» **Directions**
In the items below, pull out everything from the line containing "Коммандер, майор, капитан и научный офицер..." down to the line containing "20 дек 2015, 12:40", including both of those lines. Reproduce each line unchanged and in its original order.

» **Data for the task**

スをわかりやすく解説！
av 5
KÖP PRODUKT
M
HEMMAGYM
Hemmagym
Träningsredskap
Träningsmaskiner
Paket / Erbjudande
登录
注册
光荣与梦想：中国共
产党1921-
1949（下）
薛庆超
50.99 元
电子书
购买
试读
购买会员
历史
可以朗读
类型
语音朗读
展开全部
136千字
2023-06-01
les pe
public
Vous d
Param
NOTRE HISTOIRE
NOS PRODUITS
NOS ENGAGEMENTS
* * *
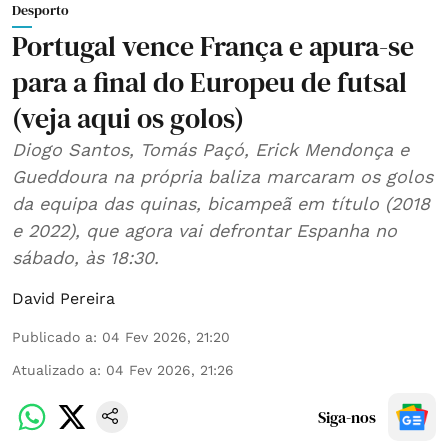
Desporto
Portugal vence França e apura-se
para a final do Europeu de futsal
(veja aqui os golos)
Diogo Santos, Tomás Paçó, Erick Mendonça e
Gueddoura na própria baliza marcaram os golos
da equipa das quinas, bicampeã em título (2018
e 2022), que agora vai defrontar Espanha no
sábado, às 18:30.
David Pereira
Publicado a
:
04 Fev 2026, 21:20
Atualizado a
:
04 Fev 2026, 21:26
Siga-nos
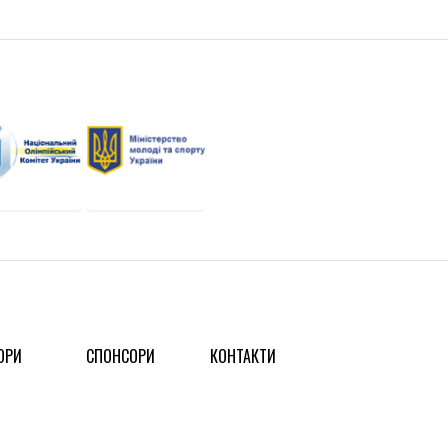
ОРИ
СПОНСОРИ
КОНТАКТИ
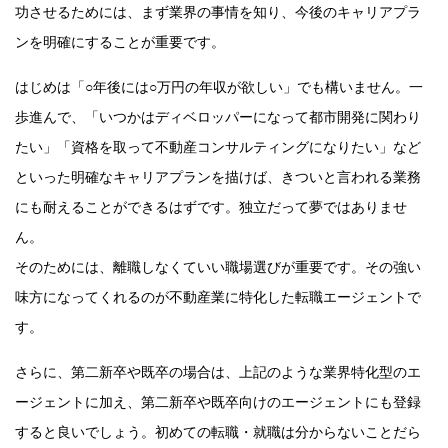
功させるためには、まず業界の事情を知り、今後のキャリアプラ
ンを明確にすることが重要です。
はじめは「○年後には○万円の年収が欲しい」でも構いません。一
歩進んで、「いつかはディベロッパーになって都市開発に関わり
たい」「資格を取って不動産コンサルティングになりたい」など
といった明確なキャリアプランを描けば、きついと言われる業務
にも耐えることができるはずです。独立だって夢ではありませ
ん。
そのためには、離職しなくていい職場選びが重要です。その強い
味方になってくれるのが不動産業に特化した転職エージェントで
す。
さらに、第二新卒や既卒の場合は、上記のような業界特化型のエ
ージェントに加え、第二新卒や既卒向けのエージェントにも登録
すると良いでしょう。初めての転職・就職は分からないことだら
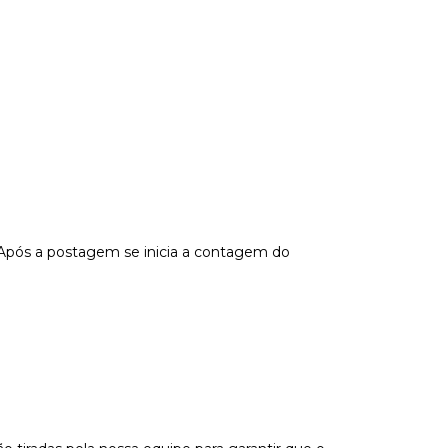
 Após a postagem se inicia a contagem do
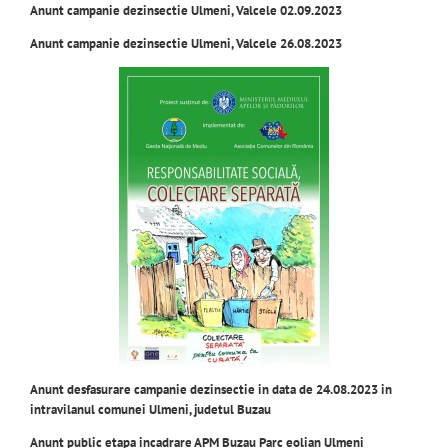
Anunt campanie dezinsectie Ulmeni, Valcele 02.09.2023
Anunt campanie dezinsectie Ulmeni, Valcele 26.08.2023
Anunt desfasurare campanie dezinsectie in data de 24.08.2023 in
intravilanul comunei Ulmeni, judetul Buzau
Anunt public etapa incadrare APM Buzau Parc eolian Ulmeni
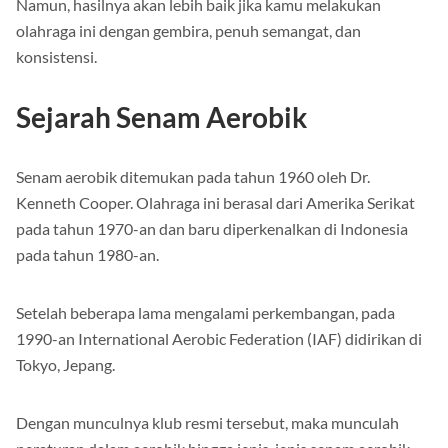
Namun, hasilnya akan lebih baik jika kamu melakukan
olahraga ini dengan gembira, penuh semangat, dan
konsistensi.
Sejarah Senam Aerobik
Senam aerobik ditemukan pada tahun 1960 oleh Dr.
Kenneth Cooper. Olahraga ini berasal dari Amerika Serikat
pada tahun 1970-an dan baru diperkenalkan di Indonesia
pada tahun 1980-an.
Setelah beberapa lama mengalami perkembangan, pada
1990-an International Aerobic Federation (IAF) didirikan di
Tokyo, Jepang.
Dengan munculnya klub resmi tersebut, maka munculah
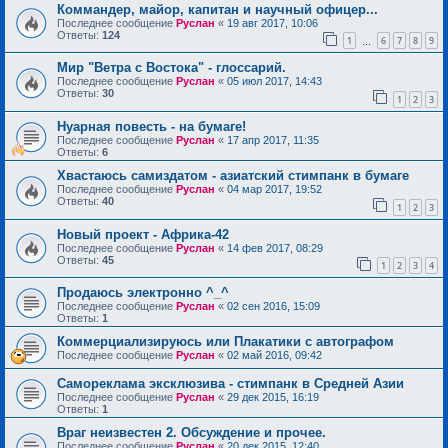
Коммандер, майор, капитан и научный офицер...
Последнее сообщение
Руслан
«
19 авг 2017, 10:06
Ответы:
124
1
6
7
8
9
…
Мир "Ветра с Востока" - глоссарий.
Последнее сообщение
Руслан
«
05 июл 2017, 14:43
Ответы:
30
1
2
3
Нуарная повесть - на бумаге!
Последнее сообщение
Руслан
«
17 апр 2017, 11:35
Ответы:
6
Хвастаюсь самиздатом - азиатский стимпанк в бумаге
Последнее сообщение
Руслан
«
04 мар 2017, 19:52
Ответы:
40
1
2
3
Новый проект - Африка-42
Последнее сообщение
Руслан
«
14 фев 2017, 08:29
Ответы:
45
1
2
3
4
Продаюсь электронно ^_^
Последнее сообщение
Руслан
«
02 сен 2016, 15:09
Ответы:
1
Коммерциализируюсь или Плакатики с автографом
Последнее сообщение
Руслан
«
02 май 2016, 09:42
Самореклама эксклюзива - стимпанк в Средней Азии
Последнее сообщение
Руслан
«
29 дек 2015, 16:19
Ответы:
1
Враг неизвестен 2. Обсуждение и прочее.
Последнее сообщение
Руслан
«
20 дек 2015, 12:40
==
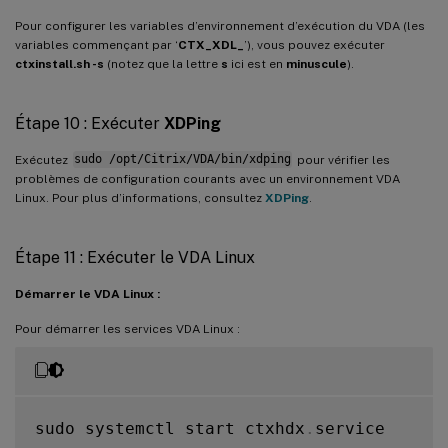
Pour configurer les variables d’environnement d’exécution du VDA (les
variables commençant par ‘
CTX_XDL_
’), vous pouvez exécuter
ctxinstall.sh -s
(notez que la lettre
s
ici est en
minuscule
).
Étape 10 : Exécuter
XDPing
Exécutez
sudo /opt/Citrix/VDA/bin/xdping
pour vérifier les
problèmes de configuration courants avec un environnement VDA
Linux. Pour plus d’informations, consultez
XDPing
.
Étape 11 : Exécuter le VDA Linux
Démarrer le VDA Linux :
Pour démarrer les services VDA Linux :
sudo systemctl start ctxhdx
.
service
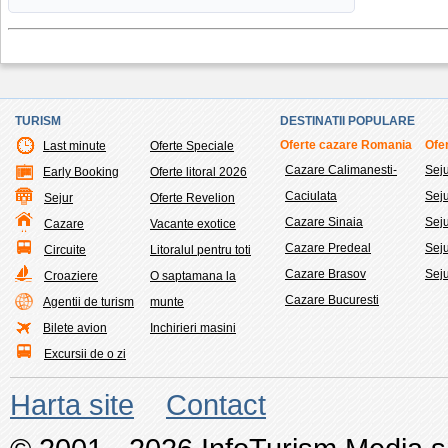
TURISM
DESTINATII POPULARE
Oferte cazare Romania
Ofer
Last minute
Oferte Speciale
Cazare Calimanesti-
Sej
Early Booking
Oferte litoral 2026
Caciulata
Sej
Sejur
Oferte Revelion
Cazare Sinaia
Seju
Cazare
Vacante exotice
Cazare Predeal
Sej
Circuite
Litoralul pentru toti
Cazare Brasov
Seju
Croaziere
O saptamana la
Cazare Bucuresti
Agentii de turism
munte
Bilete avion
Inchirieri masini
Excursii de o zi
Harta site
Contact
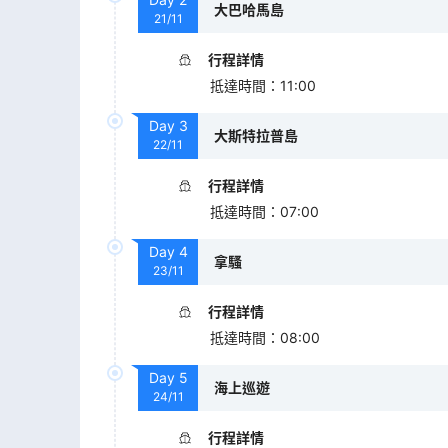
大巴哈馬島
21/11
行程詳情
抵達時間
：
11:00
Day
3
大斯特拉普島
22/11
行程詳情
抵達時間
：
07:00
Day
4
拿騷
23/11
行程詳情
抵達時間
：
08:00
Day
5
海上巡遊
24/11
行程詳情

» **Your response**
Коммандер, майор, капитан и научный офицер...
Последнее сообщение
Руслан
«
19 авг 2017, 10:06
Ответы:
124
1
6
7
8
9
…
Мир "Ветра с Востока" - глоссарий.
Последнее сообщение
Руслан
«
05 июл 2017, 14:43
Ответы:
30
1
2
3
Нуарная повесть - на бумаге!
Последнее сообщение
Руслан
«
17 апр 2017, 11:35
Ответы:
6
Хвастаюсь самиздатом - азиатский стимпанк в бумаге
Последнее сообщение
Руслан
«
04 мар 2017, 19:52
Ответы:
40
1
2
3
Новый проект - Африка-42
Последнее сообщение
Руслан
«
14 фев 2017, 08:29
Ответы:
45
1
2
3
4
Продаюсь электронно ^_^
Последнее сообщение
Руслан
«
02 сен 2016, 15:09
Ответы:
1
Коммерциализируюсь или Плакатики с автографом
Последнее сообщение
Руслан
«
02 май 2016, 09:42
Самореклама эксклюзива - стимпанк в Средней Азии
Последнее сообщение
Руслан
«
29 дек 2015, 16:19
Ответы:
1
Враг неизвестен 2. Обсуждение и прочее.
Последнее сообщение
Руслан
«
20 дек 2015, 12:40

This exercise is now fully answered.